“Comedy of Venice” is a mildly diverting amusing pastiche of an old art form—the Commedia dell’ Arte. Focusing on two rivals for the hearts of Venetian playgoers, Carlo Goldoni (John Morogiello) and Carlo, Count Gozzi (Yury Lomakin), this modern version of a traditional Commedia dell’ Arte performance hits all of the stylistic tropes of the original form. (This show takes as its starting point real people—Goldoni and Gozzi).
. . . a fun and diverting way to spend a couple of hours and learn more about the Commedia dell’ Arte and its role as a forerunner to the more modern form of playwriting we have today while having some good chuckles.
Historically, these productions were improvisations based on a scenario—they were stock characters, as they are here in this play, and work masks. In the fullness of time came a rivalry between Gozzi who wanted to preserve, as in amber, the traditional Commedia dell’ Arte, and Goldoni, who decided that complete scripts and no masks with perhaps more varied stories would be just the thing. ‘Comedy of Venice’ encapsulates their feud. By the way, guess who is remembered today, and even has statues erected to him? Sorry, I won’t give that away.

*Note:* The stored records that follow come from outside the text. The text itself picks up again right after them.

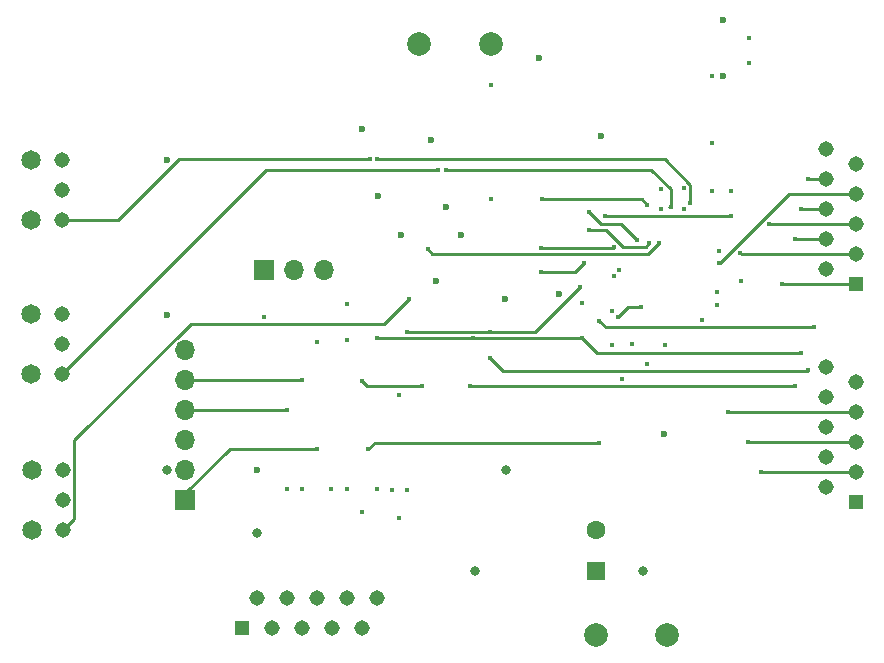
<source format=gbr>
G04 #@! TF.GenerationSoftware,KiCad,Pcbnew,(5.1.10-0-10_14)*
G04 #@! TF.CreationDate,2021-05-14T15:54:12+02:00*
G04 #@! TF.ProjectId,dac,6461632e-6b69-4636-9164-5f7063625858,rev?*
G04 #@! TF.SameCoordinates,Original*
G04 #@! TF.FileFunction,Copper,L3,Inr*
G04 #@! TF.FilePolarity,Positive*
%FSLAX46Y46*%
G04 Gerber Fmt 4.6, Leading zero omitted, Abs format (unit mm)*
G04 Created by KiCad (PCBNEW (5.1.10-0-10_14)) date 2021-05-14 15:54:12*
%MOMM*%
%LPD*%
G01*
G04 APERTURE LIST*
G04 #@! TA.AperFunction,ComponentPad*
%ADD10C,1.308000*%
G04 #@! TD*
G04 #@! TA.AperFunction,ComponentPad*
%ADD11C,1.650000*%
G04 #@! TD*
G04 #@! TA.AperFunction,ComponentPad*
%ADD12C,2.000000*%
G04 #@! TD*
G04 #@! TA.AperFunction,ComponentPad*
%ADD13R,1.308000X1.308000*%
G04 #@! TD*
G04 #@! TA.AperFunction,ComponentPad*
%ADD14O,1.700000X1.700000*%
G04 #@! TD*
G04 #@! TA.AperFunction,ComponentPad*
%ADD15R,1.700000X1.700000*%
G04 #@! TD*
G04 #@! TA.AperFunction,ComponentPad*
%ADD16C,1.600000*%
G04 #@! TD*
G04 #@! TA.AperFunction,ComponentPad*
%ADD17R,1.600000X1.600000*%
G04 #@! TD*
G04 #@! TA.AperFunction,ViaPad*
%ADD18C,0.450000*%
G04 #@! TD*
G04 #@! TA.AperFunction,ViaPad*
%ADD19C,0.600000*%
G04 #@! TD*
G04 #@! TA.AperFunction,ViaPad*
%ADD20C,0.800000*%
G04 #@! TD*
G04 #@! TA.AperFunction,Conductor*
%ADD21C,0.250000*%
G04 #@! TD*
G04 APERTURE END LIST*
D10*
X115088500Y-96393000D03*
X115088500Y-98933000D03*
X115088500Y-101473000D03*
D11*
X112458500Y-101473000D03*
X112458500Y-96393000D03*
D10*
X115025000Y-83185000D03*
X115025000Y-85725000D03*
X115025000Y-88265000D03*
D11*
X112395000Y-88265000D03*
X112395000Y-83185000D03*
D10*
X115025000Y-70104000D03*
X115025000Y-72644000D03*
X115025000Y-75184000D03*
D11*
X112395000Y-75184000D03*
X112395000Y-70104000D03*
D12*
X145288000Y-60261500D03*
X151320500Y-60261500D03*
D13*
X130238500Y-109728000D03*
D10*
X131508500Y-107188000D03*
X132778500Y-109728000D03*
X134048500Y-107188000D03*
X135318500Y-109728000D03*
X136588500Y-107188000D03*
X137858500Y-109728000D03*
X139128500Y-107188000D03*
X140398500Y-109728000D03*
X141668500Y-107188000D03*
D13*
X182245000Y-99060000D03*
D10*
X179705000Y-97790000D03*
X182245000Y-96520000D03*
X179705000Y-95250000D03*
X182245000Y-93980000D03*
X179705000Y-92710000D03*
X182245000Y-91440000D03*
X179705000Y-90170000D03*
X182245000Y-88900000D03*
X179705000Y-87630000D03*
D13*
X182245000Y-80645000D03*
D10*
X179705000Y-79375000D03*
X182245000Y-78105000D03*
X179705000Y-76835000D03*
X182245000Y-75565000D03*
X179705000Y-74295000D03*
X182245000Y-73025000D03*
X179705000Y-71755000D03*
X182245000Y-70485000D03*
X179705000Y-69215000D03*
D14*
X137223500Y-79438500D03*
X134683500Y-79438500D03*
D15*
X132143500Y-79438500D03*
D12*
X166243000Y-110363000D03*
X160210500Y-110363000D03*
D16*
X160210500Y-101402000D03*
D17*
X160210500Y-104902000D03*
D14*
X125476000Y-86156800D03*
X125476000Y-88696800D03*
X125476000Y-91236800D03*
X125476000Y-93776800D03*
X125476000Y-96316800D03*
D15*
X125476000Y-98856800D03*
D18*
X165709600Y-72542400D03*
X165735000Y-74295000D03*
X164566600Y-87401400D03*
D19*
X170992800Y-58216800D03*
X141757400Y-73152000D03*
X147535900Y-74053700D03*
X157124400Y-81432400D03*
X146685000Y-80340200D03*
X131508500Y-96329500D03*
D18*
X166096000Y-85770400D03*
X172491400Y-80391000D03*
X162411400Y-88693000D03*
D19*
X155445800Y-61470200D03*
X160629600Y-68072000D03*
X170977600Y-63007200D03*
D18*
X132160000Y-83422500D03*
D19*
X152579000Y-81840000D03*
D18*
X140415000Y-99932500D03*
D20*
X131508500Y-101663500D03*
D19*
X140447000Y-67515500D03*
X146240500Y-68453000D03*
X143778001Y-76439999D03*
X148858001Y-76439999D03*
D20*
X152590500Y-96329500D03*
D18*
X155600400Y-79603600D03*
X159258000Y-78837000D03*
X155600400Y-77520800D03*
X161772225Y-77485808D03*
X135331200Y-88696800D03*
X134061200Y-91236800D03*
X158902400Y-80873600D03*
X144208500Y-84667000D03*
X151299000Y-84667000D03*
X151257000Y-86868000D03*
X178175999Y-71755000D03*
X178175999Y-87878999D03*
X141668500Y-85217000D03*
X159054800Y-82194400D03*
X149796499Y-85217001D03*
X159067500Y-85217000D03*
X177625999Y-74295000D03*
X177625999Y-86470501D03*
X162204400Y-79400400D03*
D19*
X165989000Y-93281500D03*
D18*
X167690800Y-74218800D03*
X167690800Y-72491600D03*
X163271200Y-85699600D03*
X161747200Y-79959200D03*
X161571002Y-82854800D03*
X161594800Y-85750400D03*
X160528000Y-83718400D03*
X140970000Y-94615000D03*
X160518001Y-94053499D03*
X178725999Y-84227501D03*
X172466000Y-77978000D03*
X170624500Y-77851000D03*
X174879000Y-75565000D03*
X170624500Y-78867000D03*
X171653200Y-72694800D03*
X160985200Y-74853800D03*
X171653200Y-74828400D03*
X169189400Y-83693000D03*
X174180500Y-96520000D03*
X170459400Y-82372200D03*
X173101000Y-93980000D03*
X170510200Y-81322199D03*
X171450000Y-91440000D03*
X170053000Y-62992000D03*
X170053000Y-68707000D03*
X173228000Y-61925200D03*
X175975998Y-80645000D03*
X162119800Y-83362800D03*
X170027600Y-72694800D03*
X164033200Y-82550000D03*
X173228000Y-59740800D03*
X139128500Y-97980500D03*
X137843498Y-97995502D03*
X139128500Y-85344000D03*
X139128500Y-82296000D03*
X135318500Y-97980500D03*
X134048500Y-97980500D03*
X141668500Y-97980500D03*
X144208500Y-98044000D03*
X143573500Y-89979500D03*
X143573500Y-100457000D03*
X142938500Y-98044000D03*
D20*
X149987000Y-104902000D03*
X164211000Y-104902000D03*
D19*
X123952000Y-70104000D03*
X123952000Y-83210400D03*
D20*
X123952000Y-96393000D03*
D18*
X136601200Y-94538800D03*
X149542500Y-89281000D03*
X177075999Y-76835000D03*
X177075999Y-89255499D03*
X136588500Y-85534500D03*
X140411200Y-88849200D03*
X145542000Y-89281000D03*
X141097000Y-70053200D03*
X146875500Y-70954900D03*
X166573200Y-74117200D03*
X147525377Y-70942158D03*
X141746826Y-70068312D03*
X168240800Y-73790771D03*
X159639000Y-76009500D03*
X164759261Y-77153338D03*
X159639000Y-74485500D03*
X163703000Y-76898500D03*
X164592000Y-73888600D03*
X155676600Y-73406000D03*
X151320500Y-73406000D03*
X151320500Y-63754000D03*
X165608000Y-77152500D03*
X145986500Y-77660500D03*
X144398044Y-81914740D03*
D21*
X158491400Y-79603600D02*
X155600400Y-79603600D01*
X159258000Y-78837000D02*
X158491400Y-79603600D01*
X155600400Y-77520800D02*
X161747200Y-77520800D01*
X135331200Y-88696800D02*
X125476000Y-88696800D01*
X134061200Y-91236800D02*
X125476000Y-91236800D01*
X158902400Y-80873600D02*
X155109000Y-84667000D01*
X155109000Y-84667000D02*
X154136000Y-84667000D01*
X151299000Y-84667000D02*
X144208500Y-84667000D01*
X154136000Y-84667000D02*
X151299000Y-84667000D01*
X151257000Y-86868000D02*
X152340401Y-87951401D01*
X179705000Y-71755000D02*
X178175999Y-71755000D01*
X178103597Y-87951401D02*
X178175999Y-87878999D01*
X152340401Y-87951401D02*
X178103597Y-87951401D01*
X141986698Y-85217000D02*
X141668500Y-85217000D01*
X149796499Y-85217001D02*
X141986698Y-85217000D01*
X149796499Y-85217001D02*
X150114698Y-85217000D01*
X150114698Y-85217000D02*
X159067500Y-85217000D01*
X159067500Y-85217000D02*
X160337500Y-86487000D01*
X179705000Y-74295000D02*
X177625999Y-74295000D01*
X177609500Y-86487000D02*
X177625999Y-86470501D01*
X160337500Y-86487000D02*
X177609500Y-86487000D01*
X160528000Y-83820000D02*
X160528000Y-83718400D01*
X140970000Y-94615000D02*
X141531501Y-94053499D01*
X141531501Y-94053499D02*
X160518001Y-94053499D01*
X160528000Y-83718400D02*
X161052601Y-84243001D01*
X161052601Y-84243001D02*
X178710499Y-84243001D01*
X178710499Y-84243001D02*
X178725999Y-84227501D01*
X172593000Y-78105000D02*
X172466000Y-77978000D01*
X182245000Y-78105000D02*
X172593000Y-78105000D01*
X174879000Y-75565000D02*
X182245000Y-75565000D01*
X170762998Y-78867000D02*
X170624500Y-78867000D01*
X176604998Y-73025000D02*
X170762998Y-78867000D01*
X182245000Y-73025000D02*
X176604998Y-73025000D01*
X160985200Y-74853800D02*
X171627800Y-74853800D01*
X171627800Y-74853800D02*
X171653200Y-74828400D01*
X174180500Y-96520000D02*
X182245000Y-96520000D01*
X173101000Y-93980000D02*
X182245000Y-93980000D01*
X171450000Y-91440000D02*
X182245000Y-91440000D01*
X173240700Y-61912500D02*
X173228000Y-61925200D01*
X182245000Y-80645000D02*
X175975998Y-80645000D01*
X162932600Y-82550000D02*
X162119800Y-83362800D01*
X164033200Y-82550000D02*
X162932600Y-82550000D01*
X125476000Y-98856800D02*
X125476000Y-98298000D01*
X129235200Y-94538800D02*
X136601200Y-94538800D01*
X125476000Y-98298000D02*
X129235200Y-94538800D01*
X179705000Y-76835000D02*
X177075999Y-76835000D01*
X177050498Y-89281000D02*
X177075999Y-89255499D01*
X149542500Y-89281000D02*
X177050498Y-89281000D01*
X140423900Y-88836500D02*
X140411200Y-88849200D01*
X140843000Y-89281000D02*
X140411200Y-88849200D01*
X145542000Y-89281000D02*
X140843000Y-89281000D01*
X141084300Y-70040500D02*
X141097000Y-70053200D01*
X119797002Y-75184000D02*
X115025000Y-75184000D01*
X124927802Y-70053200D02*
X119797002Y-75184000D01*
X141097000Y-70053200D02*
X124927802Y-70053200D01*
X132335100Y-70954900D02*
X115025000Y-88265000D01*
X146875500Y-70954900D02*
X132335100Y-70954900D01*
X166573200Y-74117200D02*
X166470398Y-74117200D01*
X164923360Y-70942158D02*
X147525377Y-70942158D01*
X166573200Y-72591998D02*
X164923360Y-70942158D01*
X166573200Y-74117200D02*
X166573200Y-72591998D01*
X166081514Y-70068312D02*
X141746826Y-70068312D01*
X168240801Y-72227599D02*
X166081514Y-70068312D01*
X168240800Y-73790771D02*
X168240801Y-72227599D01*
X161109919Y-76009500D02*
X159639000Y-76009500D01*
X162548920Y-77448501D02*
X161109919Y-76009500D01*
X164464098Y-77448501D02*
X162548920Y-77448501D01*
X164759261Y-77153338D02*
X164464098Y-77448501D01*
X160712990Y-75559490D02*
X159639000Y-74485500D01*
X162363990Y-75559490D02*
X160712990Y-75559490D01*
X163703000Y-76898500D02*
X162363990Y-75559490D01*
X164109400Y-73406000D02*
X155676600Y-73406000D01*
X164592000Y-73888600D02*
X164109400Y-73406000D01*
X146396801Y-78070801D02*
X145986500Y-77660500D01*
X164689699Y-78070801D02*
X146396801Y-78070801D01*
X165608000Y-77152500D02*
X164689699Y-78070801D01*
X116067501Y-100493999D02*
X115088500Y-101473000D01*
X116067501Y-93826297D02*
X116067501Y-100493999D01*
X125921297Y-83972501D02*
X116067501Y-93826297D01*
X142340283Y-83972501D02*
X125921297Y-83972501D01*
X144398044Y-81914740D02*
X142340283Y-83972501D01*
M02*

</source>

So, in the finest Commedia dell’Arte tradition, we have a Pantalone (Terence Heffernan, rich merchant trying to get his daughter into the nobility); Tartaglia (Paul Reisman, professional class known for his stutter); Truffaldino (Elizabeth Darby, servant who has a weird hopping gait and will serve whoever pays the most); Isabella (Claire Derriennic, the daughter of Pantalone), and the two afore-mentioned playwriting rivals.
As with most classic farces, there are mistaken identities, mistaken motives, bumbling and hapless foolery all around. One of the keys to success in this type of show is the speed with which it is accomplished; that, and the broadness of the comedy. This is not, and was never intended to be a subtle art form.
The cast as a whole performed admirably and whole-heartedly. Yuri Lomakin as Gozzi and John Morogiiello as Goldoni were surprisingly matched in height and physical form and had a really wonderful rapport for two rivals; they were genuinely funny together. Both can flounce offstage with the best.
“Comedy of Venice” was authored by Jon Morogiello and directed by Stan Levin; both obviously love this art form and are having fun with the traditional elements. The on-point costumes were created by Elizabeth Kemmerer, and the flexible set by Ali Mark.
This is an interesting foray into a very stylized, comfortingly predictable art form; it is like stepping back in time to a period when art was discussed, dissected, and displayed throughout the public sphere. It’s a fun and diverting way to spend a couple of hours and learn more about the Commedia dell’ Arte and its role as a forerunner to the more modern form of playwriting we have today while having some good chuckles.
Running Time: Approximately one hour and 50 minutes with one 10 minute intermission.